Note-taking, and planning a work.

"Keep notes made after thinking, and with moderation. In order to avoid first-minute surprises, the effect of some passing preoccupation, or the enthusiasm sometimes aroused by a brilliant form of words, do not definitely include the passage in your notes wihtout letting some time elapse. Quietly, at the right distance, you will judge of the value of your harvest and store up only the good grain in your barns." (188-9)

"We must beware of a certain craze for collecting which sometimes takes possession of those who make notes. They want to have a full notebook or filing cabinet; they are in a hurry to put something in the empty spaces, and they accumulate passages as other people fill stamp and postcard albums. That is a deplorable practice; it is a sort of childishness, and risks becoming a mania. Order is a necessity, but it must serve us, not we it." (194)

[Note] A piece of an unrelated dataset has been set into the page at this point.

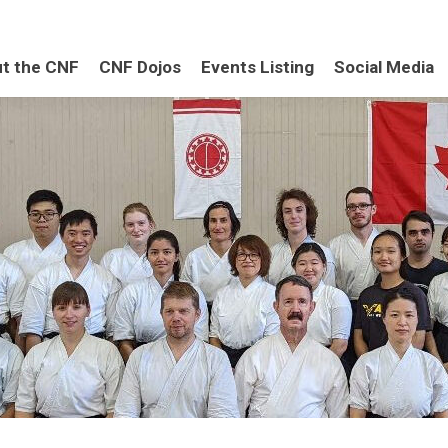
t the CNF
CNF Dojos
Events Listing
Social Media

-A. G. Sertillanges, The Intellectual Life. Washington, DC: The Catholic University of America Press, 1987.
I've had what seems to me to be a workable idea for a series of essays on Christianity and literature, and I'm going to be starting on a little research plan I've drawn up for myself. I'm hoping to keep up the variety on this site, but William Writes may take on the aspect of a niche blog for a few months. If this gets annoying to any readers, or seems like something that deserves its own blog, please speak up.

Anyway, I've been thinking about how I'm going to keep track of my notes, and I'm settling on that old favorite: notecards. But I've also wondered what the tech-savvy people do when they need to take notes. Is there software for this? Or do people still use their old notebooks?

2 comments:

The Simple Man said...

I find it better to actually write things down, it helps me remember what I need to do. If I just type it somewhere, I never seem to remember it. Also Buckminster Fuller had an obsession with taking notes.

william randolph brafford said...

I find the same thing to be true: both writing by hand and seeing my own writing on a page seem to set better triggers in my memory. I don't know if this is nature or habit.